Robotik cerrahi düşüncesi ilk olarak NASA tarafından 1970 li yıllarda, uzayda rahatsızlanan astronotları uzaktan kumanda ile tedavi etmek amacıyla ortaya atılmış ve ancak 1997 de ilk prototip üretilmiş ve 2000 yılında da ABD de ilk robotik ameliyatlar başlanmıştır. Zamanla robotun kol sayısı 4 e çıkarılmış ve görüntü sistemi de üç boyutlu hale gelmiştir.
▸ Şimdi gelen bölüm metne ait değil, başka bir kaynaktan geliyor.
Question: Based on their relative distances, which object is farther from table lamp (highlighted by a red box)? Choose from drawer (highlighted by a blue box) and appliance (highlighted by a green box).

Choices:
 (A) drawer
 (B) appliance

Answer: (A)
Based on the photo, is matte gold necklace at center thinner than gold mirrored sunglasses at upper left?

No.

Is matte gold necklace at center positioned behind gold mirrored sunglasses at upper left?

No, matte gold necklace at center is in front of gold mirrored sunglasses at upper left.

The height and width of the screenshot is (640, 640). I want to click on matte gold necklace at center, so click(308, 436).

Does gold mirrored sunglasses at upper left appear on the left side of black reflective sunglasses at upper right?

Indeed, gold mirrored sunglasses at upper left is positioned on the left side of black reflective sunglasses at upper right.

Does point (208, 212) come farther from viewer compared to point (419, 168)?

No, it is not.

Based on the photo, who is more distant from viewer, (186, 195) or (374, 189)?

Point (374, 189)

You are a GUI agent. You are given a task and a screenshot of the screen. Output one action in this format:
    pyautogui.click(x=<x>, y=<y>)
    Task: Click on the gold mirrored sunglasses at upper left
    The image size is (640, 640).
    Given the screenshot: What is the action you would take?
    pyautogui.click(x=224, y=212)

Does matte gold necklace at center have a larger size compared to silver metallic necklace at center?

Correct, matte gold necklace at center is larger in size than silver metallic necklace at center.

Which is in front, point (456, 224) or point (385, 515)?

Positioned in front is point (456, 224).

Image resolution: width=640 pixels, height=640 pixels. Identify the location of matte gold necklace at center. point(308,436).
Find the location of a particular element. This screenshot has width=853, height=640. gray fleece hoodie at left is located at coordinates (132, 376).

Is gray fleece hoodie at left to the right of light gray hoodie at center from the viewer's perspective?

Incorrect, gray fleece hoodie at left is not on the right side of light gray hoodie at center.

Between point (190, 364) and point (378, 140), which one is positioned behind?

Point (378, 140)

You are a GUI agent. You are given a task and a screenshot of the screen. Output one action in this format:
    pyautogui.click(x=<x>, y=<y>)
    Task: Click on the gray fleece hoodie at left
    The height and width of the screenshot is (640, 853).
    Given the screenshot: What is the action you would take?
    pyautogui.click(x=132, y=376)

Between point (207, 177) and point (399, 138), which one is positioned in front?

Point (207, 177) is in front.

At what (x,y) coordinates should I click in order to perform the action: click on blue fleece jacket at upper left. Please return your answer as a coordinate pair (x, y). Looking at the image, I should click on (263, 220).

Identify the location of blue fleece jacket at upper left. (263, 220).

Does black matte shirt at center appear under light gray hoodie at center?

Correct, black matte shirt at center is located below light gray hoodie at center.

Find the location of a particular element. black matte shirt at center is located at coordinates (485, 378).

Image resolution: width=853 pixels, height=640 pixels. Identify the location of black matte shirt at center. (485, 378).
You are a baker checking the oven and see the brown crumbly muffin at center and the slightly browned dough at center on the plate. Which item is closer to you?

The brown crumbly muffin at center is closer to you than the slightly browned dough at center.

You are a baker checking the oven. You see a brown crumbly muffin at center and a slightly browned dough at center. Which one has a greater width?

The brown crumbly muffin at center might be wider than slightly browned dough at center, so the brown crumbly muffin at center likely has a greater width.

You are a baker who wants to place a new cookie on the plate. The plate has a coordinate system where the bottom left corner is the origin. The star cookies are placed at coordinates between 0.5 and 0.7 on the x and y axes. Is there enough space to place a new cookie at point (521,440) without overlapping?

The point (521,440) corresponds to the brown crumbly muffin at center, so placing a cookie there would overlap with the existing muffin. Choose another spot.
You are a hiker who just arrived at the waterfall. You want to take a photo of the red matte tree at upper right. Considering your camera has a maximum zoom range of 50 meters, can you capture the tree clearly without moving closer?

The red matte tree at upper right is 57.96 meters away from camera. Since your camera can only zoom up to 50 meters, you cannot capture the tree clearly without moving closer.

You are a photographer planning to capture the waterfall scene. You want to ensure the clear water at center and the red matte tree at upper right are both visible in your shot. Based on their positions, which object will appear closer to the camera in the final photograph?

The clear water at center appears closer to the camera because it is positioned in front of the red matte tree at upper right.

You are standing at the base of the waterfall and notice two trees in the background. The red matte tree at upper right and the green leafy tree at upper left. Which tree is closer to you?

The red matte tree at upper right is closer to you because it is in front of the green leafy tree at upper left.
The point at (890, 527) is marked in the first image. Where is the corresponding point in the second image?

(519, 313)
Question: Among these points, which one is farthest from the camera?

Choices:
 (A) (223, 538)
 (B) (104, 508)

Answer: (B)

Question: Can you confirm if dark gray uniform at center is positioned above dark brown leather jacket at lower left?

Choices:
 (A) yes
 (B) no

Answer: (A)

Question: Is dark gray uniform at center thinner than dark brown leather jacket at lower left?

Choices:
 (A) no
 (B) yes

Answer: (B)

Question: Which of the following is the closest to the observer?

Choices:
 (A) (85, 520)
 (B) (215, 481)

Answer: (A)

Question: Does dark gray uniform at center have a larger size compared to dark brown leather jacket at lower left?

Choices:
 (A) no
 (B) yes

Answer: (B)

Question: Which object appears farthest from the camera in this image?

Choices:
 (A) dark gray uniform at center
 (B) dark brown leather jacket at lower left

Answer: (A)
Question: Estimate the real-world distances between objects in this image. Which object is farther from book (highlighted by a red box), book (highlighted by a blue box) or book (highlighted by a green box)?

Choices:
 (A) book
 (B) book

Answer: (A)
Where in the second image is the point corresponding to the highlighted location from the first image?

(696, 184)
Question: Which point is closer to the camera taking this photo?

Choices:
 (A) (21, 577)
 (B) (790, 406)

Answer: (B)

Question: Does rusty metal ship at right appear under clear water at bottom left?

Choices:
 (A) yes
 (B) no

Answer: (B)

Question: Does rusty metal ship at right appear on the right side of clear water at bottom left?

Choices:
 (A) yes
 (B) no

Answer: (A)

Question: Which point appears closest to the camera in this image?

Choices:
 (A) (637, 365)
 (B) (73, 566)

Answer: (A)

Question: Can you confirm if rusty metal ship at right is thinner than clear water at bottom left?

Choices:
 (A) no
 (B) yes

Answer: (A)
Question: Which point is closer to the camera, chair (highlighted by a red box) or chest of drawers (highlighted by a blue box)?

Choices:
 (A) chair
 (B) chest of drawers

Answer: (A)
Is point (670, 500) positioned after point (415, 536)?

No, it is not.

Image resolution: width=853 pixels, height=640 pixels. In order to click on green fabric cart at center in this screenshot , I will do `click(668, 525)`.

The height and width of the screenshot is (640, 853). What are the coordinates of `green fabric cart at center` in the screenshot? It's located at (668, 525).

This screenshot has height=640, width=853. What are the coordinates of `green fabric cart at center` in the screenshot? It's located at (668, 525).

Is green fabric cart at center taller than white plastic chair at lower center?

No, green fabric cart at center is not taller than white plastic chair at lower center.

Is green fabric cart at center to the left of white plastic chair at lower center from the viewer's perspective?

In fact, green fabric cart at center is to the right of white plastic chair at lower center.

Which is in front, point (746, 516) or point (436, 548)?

Da Vinci Robotik cerrahi sistemi; cerrahın konforlu olarak oturup ameliyat yapabildiği iki parmak kontrollü kolları ve ayakla kontrol edebildiği pedalların olduğu cerrah konsolu, robotik kolları taşıyan ünite, 540 dereceye kadar hareket kabiliyeti olabilen enstrümanlar ve üç boyutlu görüntü veren optik sistemlerden oluşmaktadır.
Robotik sistemler arasında da Vinci® Si robotik cerrahi sistemi en yaygın olarak kullanılanıdır. Hastanemizdeki ürolojik ameliyatlarda da bu yeni teknoloji başarıyla kullanılmaktadır.
Robot yardımlı yapılan ameliyatlarda, daha az kan kaybı olmakta , daha hızlı iyileşme sağlanabilmekte , daha küçük yara izi kalmakta, özellikle prostat kanserinde cinsel fonksiyonlar ve idrar kaçırma daha az etkilenmektedir.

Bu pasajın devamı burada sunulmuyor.